Would you retype the lines from the one that holds "left hip: (312, 263)" to the final line of the entries below, both ends included and exactly as written, but without pictures?

------ Task input ------

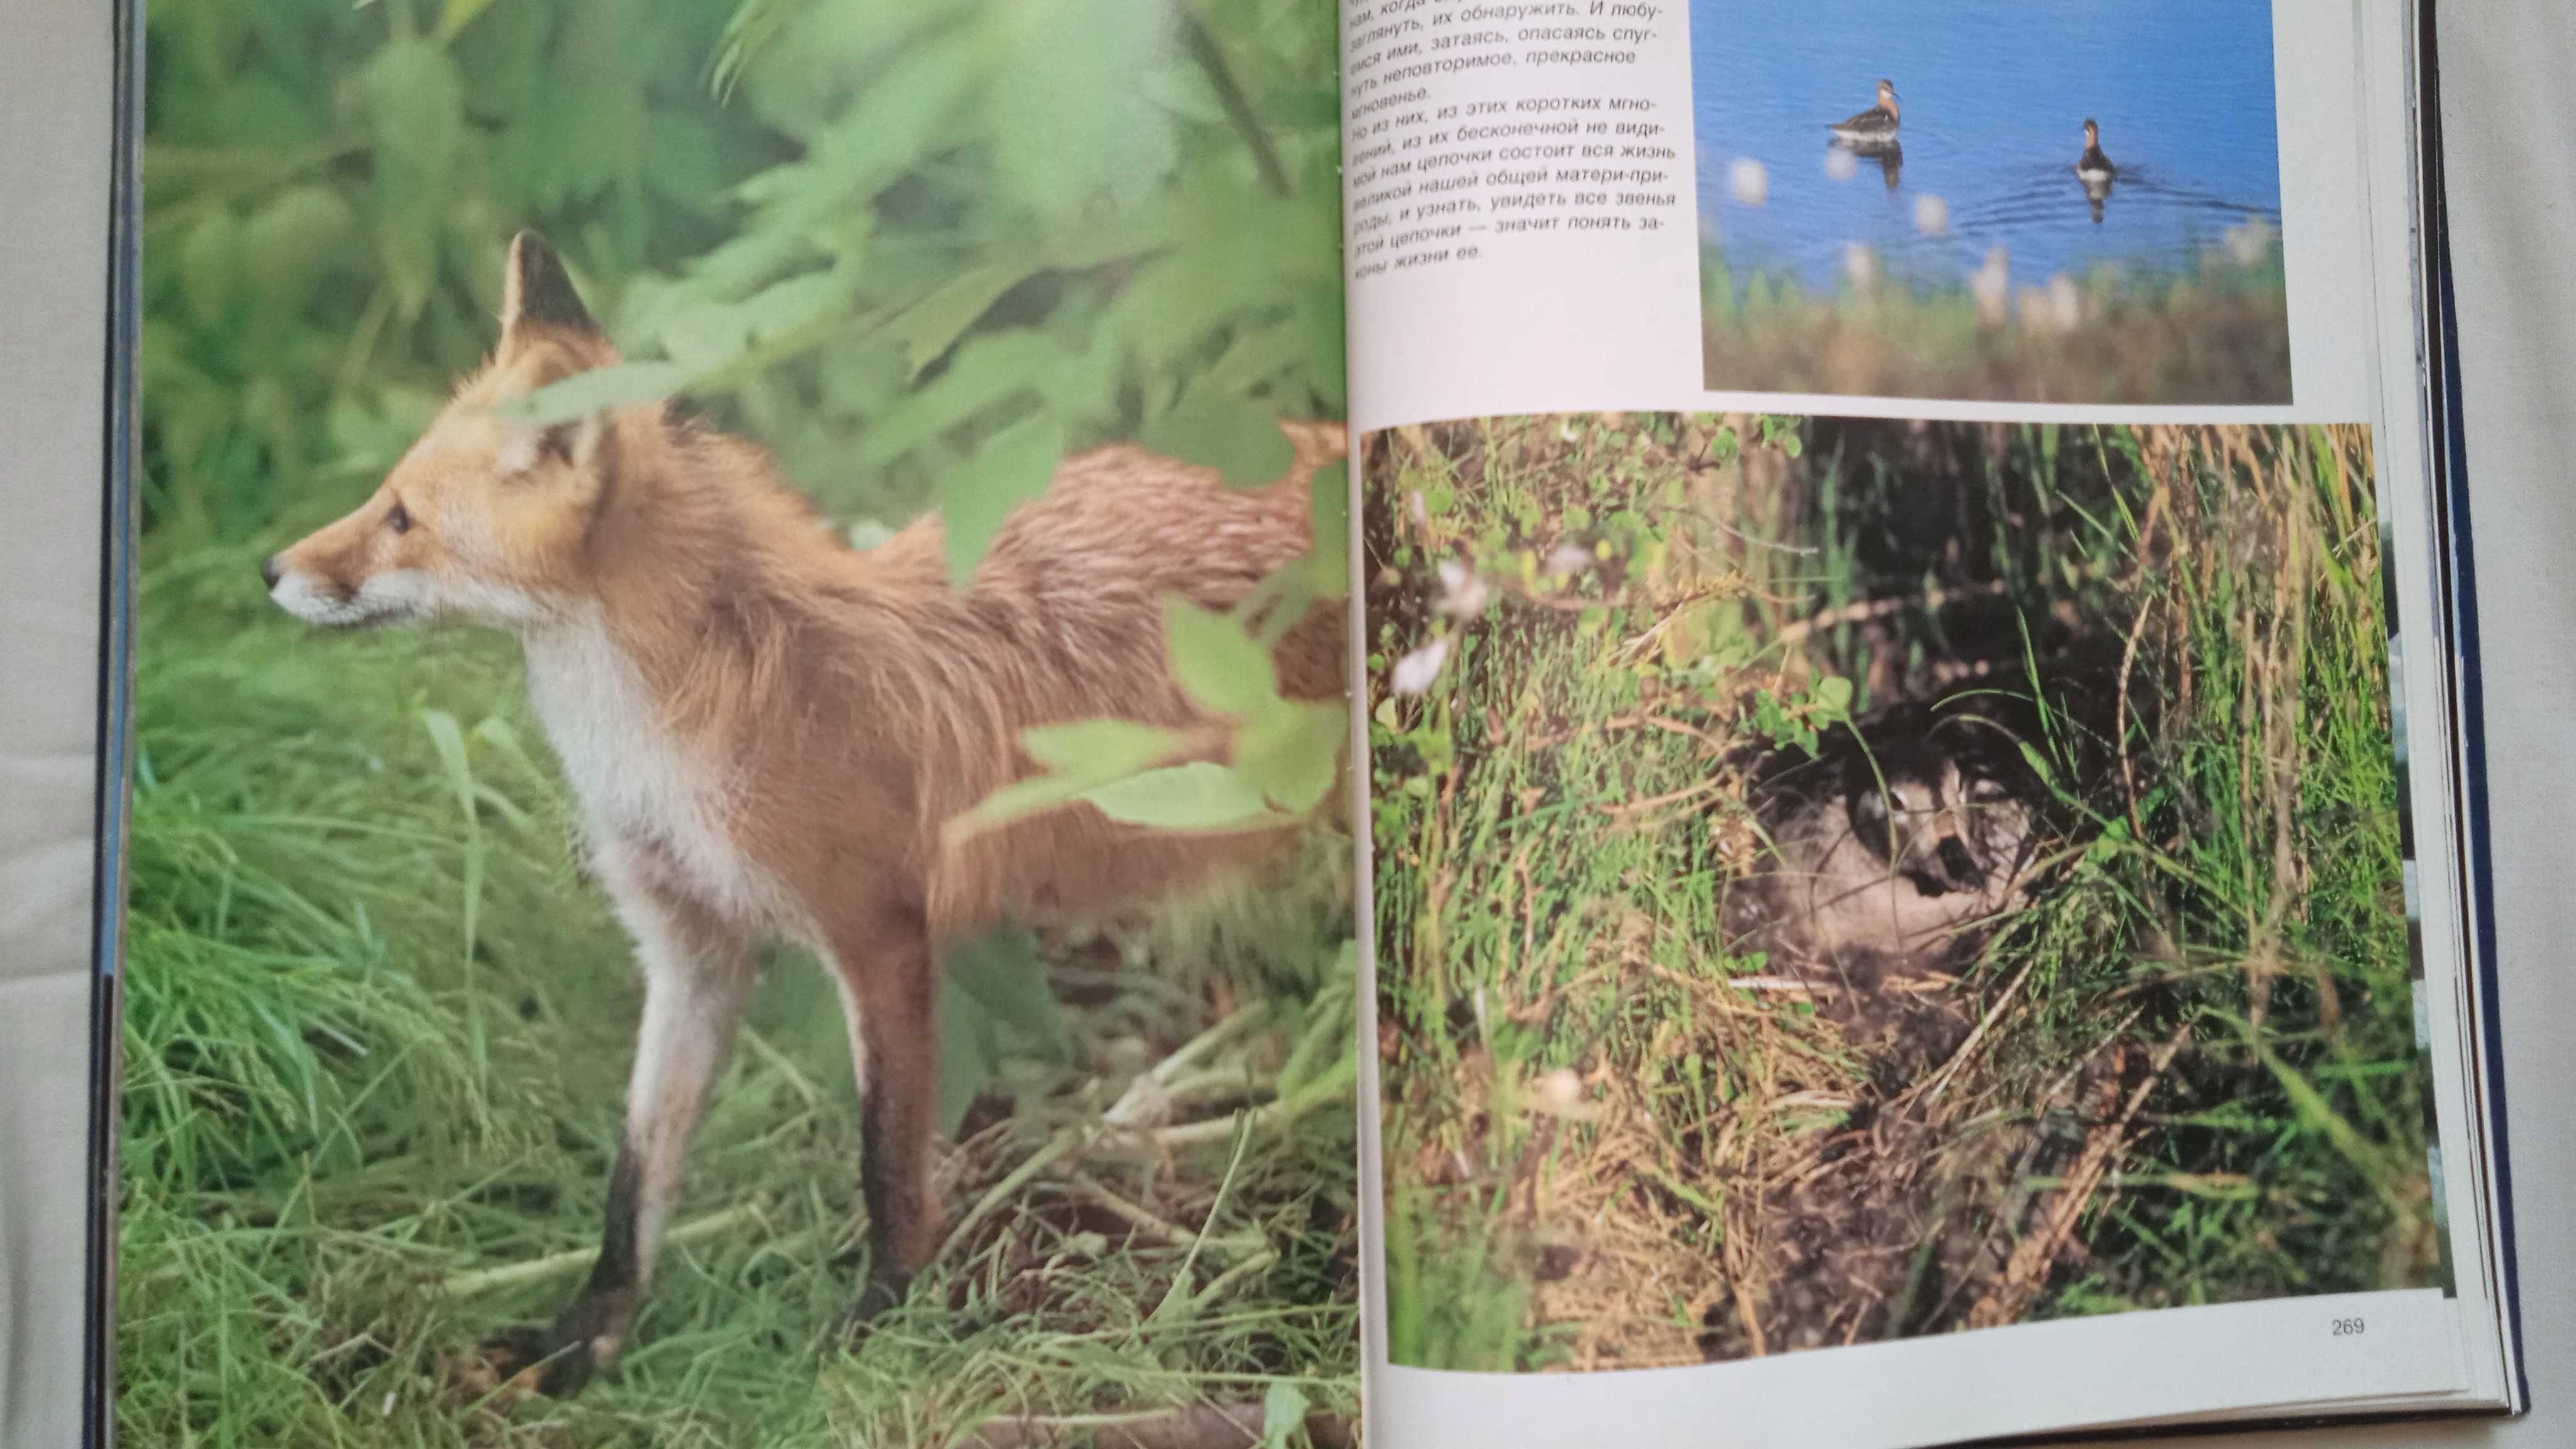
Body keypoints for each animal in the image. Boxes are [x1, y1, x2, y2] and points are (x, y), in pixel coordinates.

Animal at [261, 230, 1350, 1392]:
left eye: (401, 518)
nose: (270, 568)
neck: (670, 735)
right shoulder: (689, 947)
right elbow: (635, 1178)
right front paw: (586, 1335)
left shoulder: (880, 935)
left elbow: (887, 1166)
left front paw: (871, 1332)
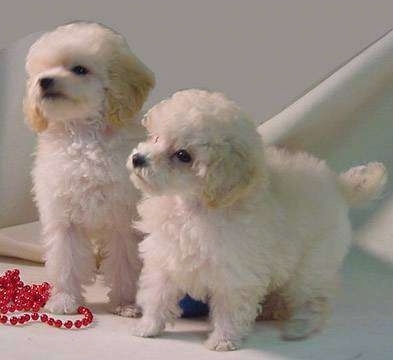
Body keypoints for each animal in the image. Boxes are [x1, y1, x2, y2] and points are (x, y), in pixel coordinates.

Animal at [23, 21, 155, 316]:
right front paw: (64, 299)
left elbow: (124, 262)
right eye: (43, 71)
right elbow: (66, 260)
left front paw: (125, 302)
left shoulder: (122, 218)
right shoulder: (64, 217)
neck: (83, 134)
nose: (44, 81)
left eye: (80, 70)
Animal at [126, 88, 386, 350]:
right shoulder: (165, 256)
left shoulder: (236, 272)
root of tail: (338, 186)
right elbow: (157, 293)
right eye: (156, 138)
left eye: (183, 155)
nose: (138, 158)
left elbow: (230, 309)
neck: (194, 206)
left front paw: (223, 340)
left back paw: (300, 326)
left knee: (314, 298)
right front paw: (147, 327)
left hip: (312, 263)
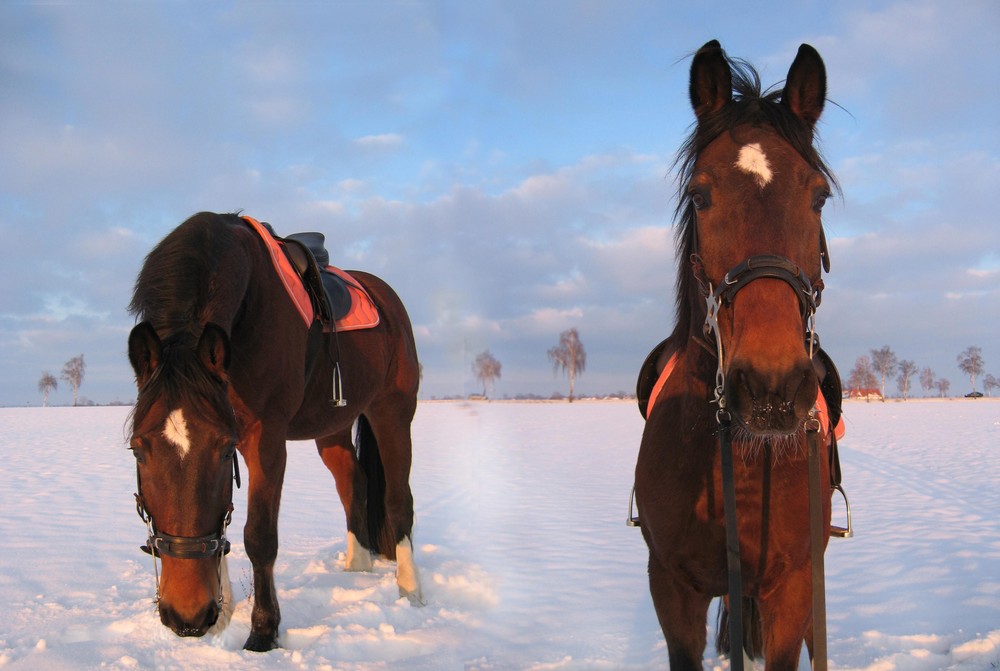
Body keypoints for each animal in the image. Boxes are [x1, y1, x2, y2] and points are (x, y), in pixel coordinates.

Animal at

------

# Solution to the problem:
left hip: (312, 263)
Body keypoints for each animal in the image. Boxes are [x1, y1, x2, y2] and points are (x, y), in pixel coordinates.

Animal at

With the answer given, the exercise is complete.